* Task item *
Transcribe the records word for word, starting with their first line and ending with the line that contains "Predmet je zvanično", and include both of those lines.

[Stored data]
<<<<

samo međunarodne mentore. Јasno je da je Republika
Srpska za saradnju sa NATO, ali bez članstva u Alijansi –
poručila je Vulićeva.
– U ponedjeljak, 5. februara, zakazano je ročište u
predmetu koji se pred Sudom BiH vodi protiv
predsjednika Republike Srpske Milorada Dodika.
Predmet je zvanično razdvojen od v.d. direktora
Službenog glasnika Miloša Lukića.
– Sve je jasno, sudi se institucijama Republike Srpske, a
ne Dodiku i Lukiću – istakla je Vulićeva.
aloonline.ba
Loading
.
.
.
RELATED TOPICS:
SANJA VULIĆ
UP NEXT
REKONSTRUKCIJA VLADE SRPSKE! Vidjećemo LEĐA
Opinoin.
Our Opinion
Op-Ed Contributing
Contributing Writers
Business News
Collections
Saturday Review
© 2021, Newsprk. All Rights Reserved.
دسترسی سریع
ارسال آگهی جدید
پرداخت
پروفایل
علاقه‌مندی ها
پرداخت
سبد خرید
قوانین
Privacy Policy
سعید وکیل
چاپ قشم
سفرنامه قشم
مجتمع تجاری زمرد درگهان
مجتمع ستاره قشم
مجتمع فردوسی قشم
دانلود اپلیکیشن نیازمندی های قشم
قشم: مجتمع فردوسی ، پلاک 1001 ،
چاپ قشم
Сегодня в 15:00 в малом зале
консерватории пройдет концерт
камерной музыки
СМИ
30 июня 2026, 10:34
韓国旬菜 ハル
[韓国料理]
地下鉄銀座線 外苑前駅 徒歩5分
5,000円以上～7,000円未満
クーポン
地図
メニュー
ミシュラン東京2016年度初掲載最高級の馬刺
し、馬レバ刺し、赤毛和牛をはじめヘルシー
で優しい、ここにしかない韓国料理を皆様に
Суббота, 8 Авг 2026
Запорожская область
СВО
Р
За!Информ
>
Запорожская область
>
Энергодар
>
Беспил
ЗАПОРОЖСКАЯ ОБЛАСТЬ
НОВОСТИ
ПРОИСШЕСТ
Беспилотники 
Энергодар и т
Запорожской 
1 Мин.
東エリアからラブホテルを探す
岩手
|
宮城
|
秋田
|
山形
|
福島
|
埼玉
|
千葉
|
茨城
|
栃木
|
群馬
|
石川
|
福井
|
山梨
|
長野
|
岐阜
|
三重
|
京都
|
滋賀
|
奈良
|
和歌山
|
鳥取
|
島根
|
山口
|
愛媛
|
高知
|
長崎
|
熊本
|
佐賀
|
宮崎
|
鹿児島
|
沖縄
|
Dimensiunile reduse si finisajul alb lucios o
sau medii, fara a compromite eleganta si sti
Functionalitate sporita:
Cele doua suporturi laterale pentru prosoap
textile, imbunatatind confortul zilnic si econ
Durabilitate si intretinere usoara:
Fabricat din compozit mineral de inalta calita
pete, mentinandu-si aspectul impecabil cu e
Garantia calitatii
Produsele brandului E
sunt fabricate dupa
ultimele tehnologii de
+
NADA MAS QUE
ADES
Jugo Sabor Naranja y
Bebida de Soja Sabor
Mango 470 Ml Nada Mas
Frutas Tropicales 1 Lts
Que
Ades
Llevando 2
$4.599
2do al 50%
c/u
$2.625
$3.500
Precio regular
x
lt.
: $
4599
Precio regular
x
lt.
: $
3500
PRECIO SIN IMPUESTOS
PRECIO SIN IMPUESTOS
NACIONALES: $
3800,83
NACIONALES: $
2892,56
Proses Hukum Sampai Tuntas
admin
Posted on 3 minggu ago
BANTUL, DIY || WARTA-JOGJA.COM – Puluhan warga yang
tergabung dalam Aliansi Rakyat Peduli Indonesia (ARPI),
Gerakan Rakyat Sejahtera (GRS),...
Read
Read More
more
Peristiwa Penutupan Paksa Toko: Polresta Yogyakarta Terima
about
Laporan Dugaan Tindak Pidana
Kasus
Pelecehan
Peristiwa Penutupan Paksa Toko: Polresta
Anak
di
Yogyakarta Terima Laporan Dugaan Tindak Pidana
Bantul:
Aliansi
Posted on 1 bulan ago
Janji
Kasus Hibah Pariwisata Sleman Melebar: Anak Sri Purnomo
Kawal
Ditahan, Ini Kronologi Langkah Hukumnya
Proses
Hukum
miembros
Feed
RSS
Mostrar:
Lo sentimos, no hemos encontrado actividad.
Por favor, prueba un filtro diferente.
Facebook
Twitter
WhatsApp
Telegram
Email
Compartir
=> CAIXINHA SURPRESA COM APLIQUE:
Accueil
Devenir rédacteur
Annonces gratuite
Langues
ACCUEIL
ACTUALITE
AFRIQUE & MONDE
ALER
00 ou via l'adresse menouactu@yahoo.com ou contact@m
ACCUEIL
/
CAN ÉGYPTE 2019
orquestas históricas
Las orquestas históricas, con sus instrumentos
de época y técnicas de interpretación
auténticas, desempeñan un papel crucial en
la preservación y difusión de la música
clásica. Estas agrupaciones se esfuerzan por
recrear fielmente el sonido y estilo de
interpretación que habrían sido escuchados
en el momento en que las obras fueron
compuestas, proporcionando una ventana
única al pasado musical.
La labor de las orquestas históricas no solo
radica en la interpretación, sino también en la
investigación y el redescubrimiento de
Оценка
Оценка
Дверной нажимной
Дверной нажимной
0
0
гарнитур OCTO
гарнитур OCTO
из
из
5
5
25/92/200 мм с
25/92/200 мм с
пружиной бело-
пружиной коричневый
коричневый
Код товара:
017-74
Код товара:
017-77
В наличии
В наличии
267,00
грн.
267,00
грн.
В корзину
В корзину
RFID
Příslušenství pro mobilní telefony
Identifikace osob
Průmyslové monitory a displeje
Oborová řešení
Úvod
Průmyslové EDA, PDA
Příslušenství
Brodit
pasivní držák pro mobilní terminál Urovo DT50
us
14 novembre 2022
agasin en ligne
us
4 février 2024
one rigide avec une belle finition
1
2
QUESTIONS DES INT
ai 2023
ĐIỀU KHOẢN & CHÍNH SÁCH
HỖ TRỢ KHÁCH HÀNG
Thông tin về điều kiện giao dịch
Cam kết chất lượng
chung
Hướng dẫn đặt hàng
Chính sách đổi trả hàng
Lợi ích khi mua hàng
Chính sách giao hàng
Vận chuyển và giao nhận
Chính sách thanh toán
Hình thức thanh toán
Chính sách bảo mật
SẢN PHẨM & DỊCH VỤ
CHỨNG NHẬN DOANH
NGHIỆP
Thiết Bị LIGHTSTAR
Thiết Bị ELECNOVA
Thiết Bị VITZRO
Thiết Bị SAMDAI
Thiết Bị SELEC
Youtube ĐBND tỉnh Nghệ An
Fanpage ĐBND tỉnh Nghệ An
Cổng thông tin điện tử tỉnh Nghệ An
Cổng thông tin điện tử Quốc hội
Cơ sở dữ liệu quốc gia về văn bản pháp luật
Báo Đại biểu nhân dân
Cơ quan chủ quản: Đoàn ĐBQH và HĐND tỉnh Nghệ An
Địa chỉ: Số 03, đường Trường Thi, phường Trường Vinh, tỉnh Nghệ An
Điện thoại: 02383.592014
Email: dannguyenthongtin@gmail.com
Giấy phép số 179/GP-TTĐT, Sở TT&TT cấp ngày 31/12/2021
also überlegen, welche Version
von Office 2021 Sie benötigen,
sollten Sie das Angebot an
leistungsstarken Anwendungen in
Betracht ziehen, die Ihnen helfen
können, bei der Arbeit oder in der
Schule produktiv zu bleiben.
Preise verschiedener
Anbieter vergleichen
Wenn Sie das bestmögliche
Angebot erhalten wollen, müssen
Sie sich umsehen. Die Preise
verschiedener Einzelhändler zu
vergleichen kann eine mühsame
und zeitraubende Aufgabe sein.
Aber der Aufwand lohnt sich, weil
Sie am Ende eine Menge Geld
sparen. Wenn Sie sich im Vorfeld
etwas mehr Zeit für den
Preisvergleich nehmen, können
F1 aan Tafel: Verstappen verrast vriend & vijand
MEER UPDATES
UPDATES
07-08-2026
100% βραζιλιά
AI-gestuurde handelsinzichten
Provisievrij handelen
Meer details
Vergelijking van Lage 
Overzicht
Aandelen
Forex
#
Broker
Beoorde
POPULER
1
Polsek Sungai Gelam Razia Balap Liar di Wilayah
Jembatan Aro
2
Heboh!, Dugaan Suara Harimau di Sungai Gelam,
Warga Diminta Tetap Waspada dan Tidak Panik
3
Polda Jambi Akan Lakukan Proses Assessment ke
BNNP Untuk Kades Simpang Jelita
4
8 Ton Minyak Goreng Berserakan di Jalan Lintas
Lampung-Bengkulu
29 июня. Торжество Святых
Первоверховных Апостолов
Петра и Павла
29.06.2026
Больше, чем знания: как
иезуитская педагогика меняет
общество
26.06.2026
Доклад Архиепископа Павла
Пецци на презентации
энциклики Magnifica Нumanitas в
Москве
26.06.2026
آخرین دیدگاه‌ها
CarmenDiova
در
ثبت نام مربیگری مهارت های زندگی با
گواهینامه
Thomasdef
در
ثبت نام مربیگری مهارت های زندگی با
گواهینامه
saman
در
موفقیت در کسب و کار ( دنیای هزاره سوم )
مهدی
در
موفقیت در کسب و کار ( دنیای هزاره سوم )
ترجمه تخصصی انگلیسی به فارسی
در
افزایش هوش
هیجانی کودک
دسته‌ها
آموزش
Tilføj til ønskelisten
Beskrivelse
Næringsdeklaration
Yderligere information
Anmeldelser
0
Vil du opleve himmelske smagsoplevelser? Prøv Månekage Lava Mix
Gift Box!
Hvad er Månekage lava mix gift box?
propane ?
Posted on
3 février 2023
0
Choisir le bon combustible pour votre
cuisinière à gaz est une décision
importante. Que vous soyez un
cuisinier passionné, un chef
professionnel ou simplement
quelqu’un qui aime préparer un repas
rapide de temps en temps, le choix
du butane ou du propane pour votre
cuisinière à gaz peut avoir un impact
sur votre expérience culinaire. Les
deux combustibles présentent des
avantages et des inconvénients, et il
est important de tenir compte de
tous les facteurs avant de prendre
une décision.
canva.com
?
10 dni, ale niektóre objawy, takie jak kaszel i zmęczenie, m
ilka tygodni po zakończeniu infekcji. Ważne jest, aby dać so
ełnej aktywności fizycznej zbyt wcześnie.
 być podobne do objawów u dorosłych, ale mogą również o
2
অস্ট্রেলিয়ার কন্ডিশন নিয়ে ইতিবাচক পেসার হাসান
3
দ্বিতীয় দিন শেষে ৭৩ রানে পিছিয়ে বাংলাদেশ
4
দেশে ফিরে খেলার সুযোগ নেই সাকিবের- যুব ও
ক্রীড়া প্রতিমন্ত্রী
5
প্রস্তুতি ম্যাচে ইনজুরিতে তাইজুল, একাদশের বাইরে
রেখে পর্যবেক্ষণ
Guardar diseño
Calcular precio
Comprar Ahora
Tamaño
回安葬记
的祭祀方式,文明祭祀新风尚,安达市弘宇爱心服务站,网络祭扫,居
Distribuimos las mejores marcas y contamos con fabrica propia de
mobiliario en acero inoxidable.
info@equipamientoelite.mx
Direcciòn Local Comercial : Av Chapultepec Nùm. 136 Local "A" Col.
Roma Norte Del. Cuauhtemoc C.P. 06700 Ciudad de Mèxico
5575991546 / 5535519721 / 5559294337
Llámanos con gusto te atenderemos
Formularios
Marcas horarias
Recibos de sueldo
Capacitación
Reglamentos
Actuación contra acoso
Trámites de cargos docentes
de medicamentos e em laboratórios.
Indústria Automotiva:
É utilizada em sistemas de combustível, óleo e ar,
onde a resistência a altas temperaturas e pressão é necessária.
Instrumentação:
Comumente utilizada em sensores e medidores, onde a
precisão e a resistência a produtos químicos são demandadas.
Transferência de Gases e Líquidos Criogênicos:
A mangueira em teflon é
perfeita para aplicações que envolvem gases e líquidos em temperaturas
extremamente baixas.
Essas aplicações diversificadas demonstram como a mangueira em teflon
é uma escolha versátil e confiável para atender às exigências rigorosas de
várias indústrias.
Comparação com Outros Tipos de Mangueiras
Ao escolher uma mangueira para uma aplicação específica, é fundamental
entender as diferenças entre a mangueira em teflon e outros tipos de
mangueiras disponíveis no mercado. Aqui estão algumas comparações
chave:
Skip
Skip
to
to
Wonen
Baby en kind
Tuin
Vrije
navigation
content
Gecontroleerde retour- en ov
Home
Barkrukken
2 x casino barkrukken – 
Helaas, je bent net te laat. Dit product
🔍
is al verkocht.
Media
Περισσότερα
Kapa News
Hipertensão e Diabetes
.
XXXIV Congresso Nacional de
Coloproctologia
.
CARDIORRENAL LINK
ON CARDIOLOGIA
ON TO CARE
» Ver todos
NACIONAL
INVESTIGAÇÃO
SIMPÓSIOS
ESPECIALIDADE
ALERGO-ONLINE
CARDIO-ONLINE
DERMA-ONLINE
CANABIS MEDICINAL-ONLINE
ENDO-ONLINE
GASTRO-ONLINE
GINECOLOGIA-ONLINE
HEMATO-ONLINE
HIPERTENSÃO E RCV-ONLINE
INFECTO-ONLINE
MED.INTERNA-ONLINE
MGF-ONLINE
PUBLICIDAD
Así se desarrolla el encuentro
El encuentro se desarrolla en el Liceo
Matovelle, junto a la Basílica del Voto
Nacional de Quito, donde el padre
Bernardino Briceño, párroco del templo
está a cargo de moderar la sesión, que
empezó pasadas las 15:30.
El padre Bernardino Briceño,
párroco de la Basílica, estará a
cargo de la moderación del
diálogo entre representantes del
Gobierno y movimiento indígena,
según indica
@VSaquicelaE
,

>>>>

* Task output *
samo međunarodne mentore. Јasno je da je Republika
Srpska za saradnju sa NATO, ali bez članstva u Alijansi –
poručila je Vulićeva.
– U ponedjeljak, 5. februara, zakazano je ročište u
predmetu koji se pred Sudom BiH vodi protiv
predsjednika Republike Srpske Milorada Dodika.
Predmet je zvanično razdvojen od v.d. direktora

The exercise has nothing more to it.